N.O.W. idea #1: Bring Your Own Bag (for everything!)

It seems to me that reusable grocery bags are finally becoming “the norm” (At least where I shop, in Santa Cruz, California.) Reusable bags eliminate the need for paper (or worse yet- plastic bags) and are indeed a sign of progress. But reusable grocery bags aren’t just for groceries. Picking up take-out? Shopping for new clothes? Getting souvenirs for your kids on a trip? Buying car parts at the auto shop? Bring a reusable bag!

Chances are, you’ve already got a few kicking around. If not, maybe your friend has an extra. You could get crafty and make your own, or break down and buy a couple. I have several bags and one really awesome basket. My favorite bag used to be a diaper bag! It’s machine washable, so it’s great for things that might be messy, like soft fruit… or car parts.

A gift from my MIL; great for jars!
A freebie from a beach cleanup.
Folds up & zips shut, easy to carry.
From diaper bag to grocery bag.

Of course, bringing your bag with you is the key to making it useful. Put one in your trunk, truck box, purse, or pocket. When it ends up in your house, put it by the door so you can grab it on your way out.

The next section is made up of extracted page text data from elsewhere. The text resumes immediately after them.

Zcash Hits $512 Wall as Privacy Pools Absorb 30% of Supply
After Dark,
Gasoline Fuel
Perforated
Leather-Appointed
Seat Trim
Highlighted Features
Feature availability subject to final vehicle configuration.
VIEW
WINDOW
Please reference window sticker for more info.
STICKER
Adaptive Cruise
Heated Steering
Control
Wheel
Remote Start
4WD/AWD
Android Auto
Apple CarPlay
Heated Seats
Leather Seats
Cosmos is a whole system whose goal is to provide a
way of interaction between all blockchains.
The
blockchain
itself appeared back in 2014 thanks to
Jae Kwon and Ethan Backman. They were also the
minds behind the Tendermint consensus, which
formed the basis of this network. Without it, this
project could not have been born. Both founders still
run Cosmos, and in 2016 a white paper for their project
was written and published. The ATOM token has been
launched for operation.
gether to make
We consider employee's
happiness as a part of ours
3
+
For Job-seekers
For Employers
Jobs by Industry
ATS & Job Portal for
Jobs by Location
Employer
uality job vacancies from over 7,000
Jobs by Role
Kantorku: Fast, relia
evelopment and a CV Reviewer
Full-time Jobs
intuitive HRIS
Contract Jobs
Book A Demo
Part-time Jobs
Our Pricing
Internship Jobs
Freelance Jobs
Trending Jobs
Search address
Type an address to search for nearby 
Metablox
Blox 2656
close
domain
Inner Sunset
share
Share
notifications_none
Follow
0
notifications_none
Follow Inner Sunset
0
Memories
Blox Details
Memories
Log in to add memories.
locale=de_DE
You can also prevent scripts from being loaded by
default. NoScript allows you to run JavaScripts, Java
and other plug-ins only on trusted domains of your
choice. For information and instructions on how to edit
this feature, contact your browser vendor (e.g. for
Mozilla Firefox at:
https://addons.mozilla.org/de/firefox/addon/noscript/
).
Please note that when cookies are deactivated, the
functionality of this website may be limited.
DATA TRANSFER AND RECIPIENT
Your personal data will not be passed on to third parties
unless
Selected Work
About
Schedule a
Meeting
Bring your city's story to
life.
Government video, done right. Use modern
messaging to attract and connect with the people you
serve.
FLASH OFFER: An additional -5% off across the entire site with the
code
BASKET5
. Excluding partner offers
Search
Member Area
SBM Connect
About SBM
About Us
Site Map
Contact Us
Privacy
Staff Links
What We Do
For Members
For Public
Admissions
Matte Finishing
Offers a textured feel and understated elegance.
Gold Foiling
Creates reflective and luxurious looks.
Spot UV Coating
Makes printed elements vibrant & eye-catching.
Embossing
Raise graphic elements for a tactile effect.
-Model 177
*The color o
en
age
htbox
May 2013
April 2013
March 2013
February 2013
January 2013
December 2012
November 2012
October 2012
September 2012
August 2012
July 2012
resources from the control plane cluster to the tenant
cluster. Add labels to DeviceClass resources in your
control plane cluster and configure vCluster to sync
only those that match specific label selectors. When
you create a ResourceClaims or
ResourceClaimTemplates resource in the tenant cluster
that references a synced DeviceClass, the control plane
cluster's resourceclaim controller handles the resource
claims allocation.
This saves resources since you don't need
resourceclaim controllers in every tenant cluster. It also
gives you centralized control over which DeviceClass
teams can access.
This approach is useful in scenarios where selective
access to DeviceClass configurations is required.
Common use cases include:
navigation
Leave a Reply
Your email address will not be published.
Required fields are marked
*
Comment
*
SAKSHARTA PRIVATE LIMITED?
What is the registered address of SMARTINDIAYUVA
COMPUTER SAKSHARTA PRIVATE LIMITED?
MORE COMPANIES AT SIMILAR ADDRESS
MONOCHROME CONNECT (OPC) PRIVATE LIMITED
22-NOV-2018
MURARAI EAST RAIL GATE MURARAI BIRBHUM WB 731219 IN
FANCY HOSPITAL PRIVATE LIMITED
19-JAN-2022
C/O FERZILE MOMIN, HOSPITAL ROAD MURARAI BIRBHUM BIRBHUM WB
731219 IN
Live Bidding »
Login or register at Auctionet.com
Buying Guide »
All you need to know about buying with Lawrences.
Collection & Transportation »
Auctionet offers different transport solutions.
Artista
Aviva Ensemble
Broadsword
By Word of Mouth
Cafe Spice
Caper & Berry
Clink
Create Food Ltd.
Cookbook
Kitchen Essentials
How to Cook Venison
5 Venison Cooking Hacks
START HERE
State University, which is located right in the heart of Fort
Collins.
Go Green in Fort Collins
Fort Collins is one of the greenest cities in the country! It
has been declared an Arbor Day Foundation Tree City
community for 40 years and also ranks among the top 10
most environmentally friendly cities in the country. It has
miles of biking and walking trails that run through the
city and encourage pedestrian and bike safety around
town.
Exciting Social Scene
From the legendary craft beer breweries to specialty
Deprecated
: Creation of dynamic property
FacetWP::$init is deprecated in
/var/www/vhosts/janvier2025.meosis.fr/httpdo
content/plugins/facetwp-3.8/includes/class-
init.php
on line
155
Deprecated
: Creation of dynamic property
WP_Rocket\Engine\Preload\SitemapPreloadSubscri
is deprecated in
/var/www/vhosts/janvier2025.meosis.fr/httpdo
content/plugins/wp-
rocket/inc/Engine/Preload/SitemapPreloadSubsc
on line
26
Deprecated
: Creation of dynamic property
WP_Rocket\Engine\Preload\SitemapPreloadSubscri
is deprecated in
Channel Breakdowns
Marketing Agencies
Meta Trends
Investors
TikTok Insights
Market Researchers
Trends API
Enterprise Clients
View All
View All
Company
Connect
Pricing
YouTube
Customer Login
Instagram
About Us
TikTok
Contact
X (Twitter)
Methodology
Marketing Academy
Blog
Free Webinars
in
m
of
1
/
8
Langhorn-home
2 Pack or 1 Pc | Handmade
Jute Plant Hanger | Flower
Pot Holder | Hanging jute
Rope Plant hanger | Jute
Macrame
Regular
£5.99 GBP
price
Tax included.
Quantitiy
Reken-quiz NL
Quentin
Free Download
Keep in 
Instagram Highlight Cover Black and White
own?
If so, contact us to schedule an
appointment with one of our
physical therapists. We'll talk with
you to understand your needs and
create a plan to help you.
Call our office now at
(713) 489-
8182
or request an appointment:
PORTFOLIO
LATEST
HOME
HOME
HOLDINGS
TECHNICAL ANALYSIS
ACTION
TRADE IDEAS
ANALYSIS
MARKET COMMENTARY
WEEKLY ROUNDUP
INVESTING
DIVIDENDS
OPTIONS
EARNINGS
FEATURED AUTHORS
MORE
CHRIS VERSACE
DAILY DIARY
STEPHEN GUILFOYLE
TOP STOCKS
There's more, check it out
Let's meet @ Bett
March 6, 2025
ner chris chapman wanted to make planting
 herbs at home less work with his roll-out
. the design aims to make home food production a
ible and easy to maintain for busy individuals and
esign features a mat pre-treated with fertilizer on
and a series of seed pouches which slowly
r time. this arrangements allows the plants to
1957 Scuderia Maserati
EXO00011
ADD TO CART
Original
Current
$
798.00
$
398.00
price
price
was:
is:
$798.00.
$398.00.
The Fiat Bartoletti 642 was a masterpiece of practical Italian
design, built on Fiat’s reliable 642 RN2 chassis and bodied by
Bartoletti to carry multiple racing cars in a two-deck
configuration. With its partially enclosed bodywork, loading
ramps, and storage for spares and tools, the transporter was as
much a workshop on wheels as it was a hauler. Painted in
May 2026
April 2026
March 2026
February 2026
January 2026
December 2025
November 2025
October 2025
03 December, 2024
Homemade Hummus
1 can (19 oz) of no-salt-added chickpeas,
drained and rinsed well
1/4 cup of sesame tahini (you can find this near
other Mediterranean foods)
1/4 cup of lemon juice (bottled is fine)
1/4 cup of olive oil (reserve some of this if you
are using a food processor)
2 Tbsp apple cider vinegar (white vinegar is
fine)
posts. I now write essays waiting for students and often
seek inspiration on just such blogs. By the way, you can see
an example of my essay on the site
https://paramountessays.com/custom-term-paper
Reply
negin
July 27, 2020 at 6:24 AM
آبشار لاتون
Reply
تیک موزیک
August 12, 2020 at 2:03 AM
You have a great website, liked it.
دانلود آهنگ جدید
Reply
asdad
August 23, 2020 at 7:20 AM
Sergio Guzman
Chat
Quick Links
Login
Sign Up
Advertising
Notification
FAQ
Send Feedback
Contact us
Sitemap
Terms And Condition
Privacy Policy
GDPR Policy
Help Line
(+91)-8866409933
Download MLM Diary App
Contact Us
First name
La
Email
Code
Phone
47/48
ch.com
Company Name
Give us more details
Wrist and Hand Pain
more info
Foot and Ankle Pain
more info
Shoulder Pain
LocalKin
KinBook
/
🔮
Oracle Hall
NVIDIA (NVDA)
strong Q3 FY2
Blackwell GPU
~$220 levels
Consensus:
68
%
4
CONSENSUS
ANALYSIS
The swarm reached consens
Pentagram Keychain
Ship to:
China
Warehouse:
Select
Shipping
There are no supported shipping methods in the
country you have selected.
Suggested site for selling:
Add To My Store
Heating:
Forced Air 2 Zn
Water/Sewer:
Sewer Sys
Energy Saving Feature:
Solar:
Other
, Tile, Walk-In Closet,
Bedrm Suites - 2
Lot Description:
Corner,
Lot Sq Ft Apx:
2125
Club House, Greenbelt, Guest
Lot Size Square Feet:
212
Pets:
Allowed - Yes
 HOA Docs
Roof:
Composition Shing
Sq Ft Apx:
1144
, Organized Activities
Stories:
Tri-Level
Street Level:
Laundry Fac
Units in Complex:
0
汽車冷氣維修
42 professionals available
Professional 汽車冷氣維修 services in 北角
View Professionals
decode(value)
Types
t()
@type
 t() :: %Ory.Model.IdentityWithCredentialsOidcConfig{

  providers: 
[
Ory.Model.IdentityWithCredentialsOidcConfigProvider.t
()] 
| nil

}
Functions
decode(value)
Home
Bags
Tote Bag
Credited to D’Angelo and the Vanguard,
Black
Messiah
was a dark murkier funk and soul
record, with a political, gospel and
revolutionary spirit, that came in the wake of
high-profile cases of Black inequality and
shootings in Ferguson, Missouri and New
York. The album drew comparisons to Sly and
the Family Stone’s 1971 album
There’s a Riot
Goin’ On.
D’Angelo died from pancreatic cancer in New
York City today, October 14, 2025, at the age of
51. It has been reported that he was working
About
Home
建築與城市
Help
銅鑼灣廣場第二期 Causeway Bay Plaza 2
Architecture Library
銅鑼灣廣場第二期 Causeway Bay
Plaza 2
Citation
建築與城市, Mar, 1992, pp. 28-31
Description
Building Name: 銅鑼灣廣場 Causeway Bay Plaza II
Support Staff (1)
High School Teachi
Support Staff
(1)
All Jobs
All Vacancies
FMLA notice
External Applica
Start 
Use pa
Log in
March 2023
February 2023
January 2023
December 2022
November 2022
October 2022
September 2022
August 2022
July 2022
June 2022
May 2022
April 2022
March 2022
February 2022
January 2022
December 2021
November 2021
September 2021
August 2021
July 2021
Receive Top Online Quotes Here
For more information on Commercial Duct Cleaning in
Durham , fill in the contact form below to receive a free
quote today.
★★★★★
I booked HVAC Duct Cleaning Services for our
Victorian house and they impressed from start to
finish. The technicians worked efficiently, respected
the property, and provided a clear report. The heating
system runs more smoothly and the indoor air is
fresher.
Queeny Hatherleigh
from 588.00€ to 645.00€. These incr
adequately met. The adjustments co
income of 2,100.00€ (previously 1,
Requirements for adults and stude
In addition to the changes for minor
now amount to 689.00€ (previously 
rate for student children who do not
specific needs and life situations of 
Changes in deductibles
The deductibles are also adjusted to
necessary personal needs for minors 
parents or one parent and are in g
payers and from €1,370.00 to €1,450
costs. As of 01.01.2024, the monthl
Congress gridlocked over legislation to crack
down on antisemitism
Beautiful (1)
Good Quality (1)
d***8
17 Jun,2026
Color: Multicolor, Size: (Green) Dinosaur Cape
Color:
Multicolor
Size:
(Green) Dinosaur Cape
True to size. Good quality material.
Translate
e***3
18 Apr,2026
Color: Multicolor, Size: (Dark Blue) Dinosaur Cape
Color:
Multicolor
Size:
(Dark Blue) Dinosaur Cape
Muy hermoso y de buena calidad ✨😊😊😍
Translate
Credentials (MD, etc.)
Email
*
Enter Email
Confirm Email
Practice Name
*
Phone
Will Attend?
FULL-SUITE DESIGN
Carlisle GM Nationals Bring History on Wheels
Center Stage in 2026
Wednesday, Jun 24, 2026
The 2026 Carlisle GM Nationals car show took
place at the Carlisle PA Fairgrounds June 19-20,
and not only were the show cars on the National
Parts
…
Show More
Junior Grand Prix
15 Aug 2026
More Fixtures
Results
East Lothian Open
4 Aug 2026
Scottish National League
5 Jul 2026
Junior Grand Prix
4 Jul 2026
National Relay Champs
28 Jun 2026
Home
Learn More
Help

So, besides groceries, what will you put in your reusable bag? 


3 thoughts on “N.O.W. idea #1: Bring Your Own Bag (for everything!)

  1. Helen McG January 13, 2016 / 4:10 pm

    Since the introduction of the 5p plastic bag charge, one of the major UK supermarkets has reported an 80% drop in plastic bag use in its stores. I use my own shopping bags for everything now and even have some little cloth bags for putting small, easily list items in. As you say, it’s a habit to develop, keeping a few in the car or by the door to grab on the way out, so that you always have one or two with you.

    Great post and I love your basket too. 😊


  2. Natalie January 15, 2016 / 1:21 pm

    Besides all that you’ve mentioned in the post, I use reuseable bags to tote books home from the library. The library where I live provide free plastic bags for visitors to use and are placed on the counter for easy access. It is such a wasteful practice and I decline their offer every time. If they’re not free and costs even just $0.05, I’ll bet most folks will just skip the plastic and opt for something of their own. They’re not truly free as taxpayers PAID for them already, not to mention the detrimental environmental cost in manufacturing and transporting those library plastic bags!